Tanto Benny Moré como Pérez Prado son parte bien culpable de esta bendita fechoría musical. Paradójicamente, ninguno de los dos se afincó en Nueva York. Mientras Pérez Prado alentaba aquella música con su mambo desde Méjico, Moré, aunque también anduvo una temporada por tierras aztecas, decidió regresar a su Santa Isabel de las Lajas natal, para continuar desde allí y hasta el final de sus días su reinado en el son. 

Hay una canción de una rareza brutal, que fue compuesta entre los dos, y que, además,

viene a ser el preludio de los futuros aconteceres que se dieron en la música cubana.

Precisamente, el hecho de ser anterior en el tiempo a todo el fenómeno salsero la hace mucho más enigmática y bella. Es una extraña maravilla que la «proto salsa» nos dio, gracias a la conjunción de un genio como Benny Moré —«el bárbaro del ritmo»—, con su endiablada forma de improvisar y de entender la canción, respaldado y hasta arropado por la sabiduría musical de un Pérez Prado —«el rey del mambo»— ya muy ducho en el afro-cuban. Una canción que es leyenda de pura magia cubana, de mismísima santería, hasta en el trabalenguas de su nombre: «Babarabatiri». 

Nada más oír aquella canción, no sé por qué vino a mi cabeza una imagen lejana, casi irreconocible ya para mí, impregnada en la urgencia y el desfogue de aquel incendio continuo en los bajos de antaño, de aquel olor de nuestros cuerpos hechos un mismo sudor y de nuestros pechos, asmáticos perdidos en el jadeo de una cópula en sesión continua.

Yo tenía el convencimiento de haber dejado todo ese alboroto bien lejos, cerrado a cal y canto entre cuatro paredes forradas de un papel con una horrible cenefa del color del despecho: un verde hiel de pésimos recuerdos que hacía casi irrespirable aquel piso de estudiantes.  Tan solo, alguna vez, me venían a la cabeza pequeños pálpitos, ráfagas de luz, luciérnagas inquietas iluminando el sendero dibujado junto a la tapia que bordeaba el cementerio.  

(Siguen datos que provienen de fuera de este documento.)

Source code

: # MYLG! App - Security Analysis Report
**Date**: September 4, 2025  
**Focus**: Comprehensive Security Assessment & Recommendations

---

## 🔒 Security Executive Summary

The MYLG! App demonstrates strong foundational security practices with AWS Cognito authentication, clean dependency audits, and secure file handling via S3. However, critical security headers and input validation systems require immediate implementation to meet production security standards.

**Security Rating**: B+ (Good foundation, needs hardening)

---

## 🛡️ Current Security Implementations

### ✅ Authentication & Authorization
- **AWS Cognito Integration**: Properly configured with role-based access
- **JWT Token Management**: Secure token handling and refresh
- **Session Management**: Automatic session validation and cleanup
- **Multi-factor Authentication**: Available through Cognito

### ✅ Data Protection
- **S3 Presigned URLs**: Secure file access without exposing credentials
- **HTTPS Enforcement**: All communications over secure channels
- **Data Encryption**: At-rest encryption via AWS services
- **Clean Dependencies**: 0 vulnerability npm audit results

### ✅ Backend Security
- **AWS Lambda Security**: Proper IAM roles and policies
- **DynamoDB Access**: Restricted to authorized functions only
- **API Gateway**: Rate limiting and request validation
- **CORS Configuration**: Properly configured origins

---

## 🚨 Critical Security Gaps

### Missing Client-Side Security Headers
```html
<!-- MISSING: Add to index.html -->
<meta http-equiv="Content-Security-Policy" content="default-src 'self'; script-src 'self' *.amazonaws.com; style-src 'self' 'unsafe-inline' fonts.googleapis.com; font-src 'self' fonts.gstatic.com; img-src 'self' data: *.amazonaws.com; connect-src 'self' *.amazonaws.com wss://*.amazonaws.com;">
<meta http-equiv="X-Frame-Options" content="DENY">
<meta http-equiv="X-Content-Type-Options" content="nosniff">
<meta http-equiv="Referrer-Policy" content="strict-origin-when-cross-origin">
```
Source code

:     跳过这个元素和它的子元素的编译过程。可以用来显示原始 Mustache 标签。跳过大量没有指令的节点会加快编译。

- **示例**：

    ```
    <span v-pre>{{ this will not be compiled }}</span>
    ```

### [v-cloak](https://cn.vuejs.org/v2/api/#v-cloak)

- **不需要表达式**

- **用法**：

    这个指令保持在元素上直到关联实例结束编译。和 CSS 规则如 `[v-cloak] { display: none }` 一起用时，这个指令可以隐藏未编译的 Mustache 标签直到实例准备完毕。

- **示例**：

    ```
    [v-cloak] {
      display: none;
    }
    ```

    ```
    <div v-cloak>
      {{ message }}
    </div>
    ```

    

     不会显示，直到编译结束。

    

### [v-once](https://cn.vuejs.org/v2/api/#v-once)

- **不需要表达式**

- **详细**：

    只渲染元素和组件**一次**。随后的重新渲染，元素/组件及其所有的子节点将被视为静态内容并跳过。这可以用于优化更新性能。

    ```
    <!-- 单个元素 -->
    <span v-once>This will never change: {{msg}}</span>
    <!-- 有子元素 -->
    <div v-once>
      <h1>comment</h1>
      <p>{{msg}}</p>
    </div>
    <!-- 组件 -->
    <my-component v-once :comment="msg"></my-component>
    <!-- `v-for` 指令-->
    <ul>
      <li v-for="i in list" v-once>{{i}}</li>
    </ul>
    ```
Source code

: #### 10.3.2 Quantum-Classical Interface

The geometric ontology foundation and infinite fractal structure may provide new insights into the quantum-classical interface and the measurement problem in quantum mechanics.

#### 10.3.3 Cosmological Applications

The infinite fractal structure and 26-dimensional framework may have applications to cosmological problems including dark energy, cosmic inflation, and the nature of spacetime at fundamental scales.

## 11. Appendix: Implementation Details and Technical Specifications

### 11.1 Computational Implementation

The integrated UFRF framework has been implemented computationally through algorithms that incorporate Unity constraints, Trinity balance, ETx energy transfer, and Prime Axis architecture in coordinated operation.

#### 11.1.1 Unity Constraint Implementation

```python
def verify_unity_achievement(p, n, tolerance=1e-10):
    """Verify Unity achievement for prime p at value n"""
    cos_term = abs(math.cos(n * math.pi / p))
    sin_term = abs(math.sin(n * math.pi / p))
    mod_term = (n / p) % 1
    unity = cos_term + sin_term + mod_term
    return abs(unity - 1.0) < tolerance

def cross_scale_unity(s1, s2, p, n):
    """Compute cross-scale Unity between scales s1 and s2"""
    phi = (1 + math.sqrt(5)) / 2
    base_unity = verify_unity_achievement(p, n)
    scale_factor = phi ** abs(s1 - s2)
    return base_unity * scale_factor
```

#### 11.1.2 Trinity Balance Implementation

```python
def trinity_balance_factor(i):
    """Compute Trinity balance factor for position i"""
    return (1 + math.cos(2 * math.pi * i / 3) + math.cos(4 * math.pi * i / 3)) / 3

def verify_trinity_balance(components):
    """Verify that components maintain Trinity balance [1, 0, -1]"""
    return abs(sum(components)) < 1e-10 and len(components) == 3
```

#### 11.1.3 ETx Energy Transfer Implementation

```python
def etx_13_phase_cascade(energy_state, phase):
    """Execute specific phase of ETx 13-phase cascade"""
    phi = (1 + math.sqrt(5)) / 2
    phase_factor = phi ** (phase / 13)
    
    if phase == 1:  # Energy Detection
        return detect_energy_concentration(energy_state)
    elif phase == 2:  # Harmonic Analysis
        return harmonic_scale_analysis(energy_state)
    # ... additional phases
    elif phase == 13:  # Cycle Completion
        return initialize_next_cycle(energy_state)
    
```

Tiempos del antes, del mientras, aprendíamos: los tactos primeros, los inesperados roces, las claves fallidas, y los intentos —siempre los intentos— de nuevo. Aquel pantalón suyo, sobre todas las cosas, con una intrincada botonadura en el costado. Conseguir desabrochar el primero, y, de momento, un vuelco al corazón y aquella mano fría rebuscando en mi vientre para terminar al fin encontrando lo que buscaba; y ayudar entonces con la mía para corregirla, antes de que siguiera haciéndome daño. Ahora que lo pienso… ¡es tan hermoso ese recuerdo! 

Aquel «loquefueralonuestro» era otra cosa. No es que lo eche de menos, pero sí que mataría por un pedacito siquiera de aquellas ganas de aprender de la otra, de aprender del otro, sin miedo a equivocarse ni a tener que empezar de nuevo. Bastaría con que sonara una vez más el «Babarabatiri».